Baltimore erred in firing former police Commissioner Kevin P. Clark in 2004, the state's highest court ruled yesterday -- advancing a case that could reduce the city's control over the Police Department.
Mayors may sack commissioners only under certain circumstances -- such as for official misconduct or inefficiency -- the Court of Appeals ruled. Former Mayor Martin O'Malley fired Clark in November 2004 after allegations resulting from a domestic dispute with his fiancee. The allegations were later determined to be unfounded.
Portions of the case, including how much Clark may be entitled to in damages, must still be resolved by the Baltimore City Circuit Court. Clark's original lawsuit sought $120 million and the opportunity to return to his job -- though city officials said his return is highly unlikely.
"We're pleased with the outcome, obviously," said Neal M. Janey Sr., who is representing Clark. "We expected to prevail in the case because the mayor's position as far as we were concerned had no legal merit."
O'Malley hired Clark in February 2003, and the former commissioner signed a contract stipulating that the city could fire him for any reason. After allegations surfaced about the dispute with Clark's fiancee, O'Malley said the issue had become a distraction and fired him.
Clark argued that the at-will provision of the contract was invalid because state law says the police commissioner may be fired only for "official misconduct, malfeasance, inefficiency or incompetency, including prolonged illness." A Circuit Court ruled for the city, but the Court of Special Appeals -- which is the court just below the one that made yesterday's ruling -- reversed the decision.
The city appealed, arguing that state law sets only a "baseline" of circumstances under which a mayor can fire a police commissioner and that the city could stipulate further circumstances, as it did in the contract.
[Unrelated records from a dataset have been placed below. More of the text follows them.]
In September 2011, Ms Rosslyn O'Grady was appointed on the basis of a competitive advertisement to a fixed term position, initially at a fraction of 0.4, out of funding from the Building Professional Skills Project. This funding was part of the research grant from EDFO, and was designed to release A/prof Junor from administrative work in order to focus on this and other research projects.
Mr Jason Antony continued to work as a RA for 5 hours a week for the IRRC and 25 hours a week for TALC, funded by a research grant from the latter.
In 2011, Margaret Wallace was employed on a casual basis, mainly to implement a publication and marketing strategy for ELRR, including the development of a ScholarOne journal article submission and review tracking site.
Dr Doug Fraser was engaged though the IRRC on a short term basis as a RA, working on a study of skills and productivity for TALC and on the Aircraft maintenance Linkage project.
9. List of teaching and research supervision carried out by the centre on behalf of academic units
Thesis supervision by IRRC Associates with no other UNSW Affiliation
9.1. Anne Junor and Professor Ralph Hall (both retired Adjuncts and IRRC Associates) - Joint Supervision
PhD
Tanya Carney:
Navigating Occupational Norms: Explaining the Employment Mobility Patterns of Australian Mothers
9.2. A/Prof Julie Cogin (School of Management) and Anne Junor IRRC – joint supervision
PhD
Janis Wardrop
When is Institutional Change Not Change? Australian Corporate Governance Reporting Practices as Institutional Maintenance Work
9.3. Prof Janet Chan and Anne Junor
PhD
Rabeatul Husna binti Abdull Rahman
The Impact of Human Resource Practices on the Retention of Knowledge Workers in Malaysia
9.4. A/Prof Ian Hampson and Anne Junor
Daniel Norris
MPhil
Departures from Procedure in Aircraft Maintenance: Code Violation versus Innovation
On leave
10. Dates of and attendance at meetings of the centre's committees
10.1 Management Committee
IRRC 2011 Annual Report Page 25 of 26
But the Court of Appeals disagreed, countering that the law invalidated the contract provision.
In its decision, the court explains the unusual legal history of the police department, repeatedly noting that it is technically a function of state government. Wrested from Baltimore's control before the Civil War, the police commissioner was appointed by the legislature and then the governor for decades.
In 1976, the mayor was given the power to appoint the commissioner for a term of six years but, according to the opinion, the "police commissioner remains an employee and agent of the state of Maryland," even though the mayor and City Council have oversight of the department's budget.
Clark's successor, Leonard D. Hamm, resigned in July. The current commissioner, Frederick H. Bealefeld III, has the same language in his contract regarding termination without cause.
City officials argued that Clark is unlikely to return to his job because his term would have expired in June 2008 even if he had not been fired. Remaining legal issues are likely to take longer than that to resolve, they said.
The city may argue in the lower court that Clark's case should be thrown out because he accepted some portions of the contract, such as pension rights, but has tried to disavow others.
Attorneys will also wrangle over how much the city may owe Clark if he is ultimately successful. The contract said the city is required to make only one lump-sum payment equal to six months salary.
City Solicitor George Nilson said he believes the law should be changed to give the city more latitude to fire its commissioner.
"This decision is unfortunate public policy," Nilson said. "We ought to be seriously considering going down to Annapolis to change the law that tied our hands here."
That kind of change is likely to receive a favorable hearing from O'Malley, now the governor. He issued a statement saying he would support giving the mayor power to fire the commissioner at will.
"We would support any efforts by the city now or in the future to clarify the law so that the mayor of Baltimore has the same hiring and removal authority that other county executives have," the statement says.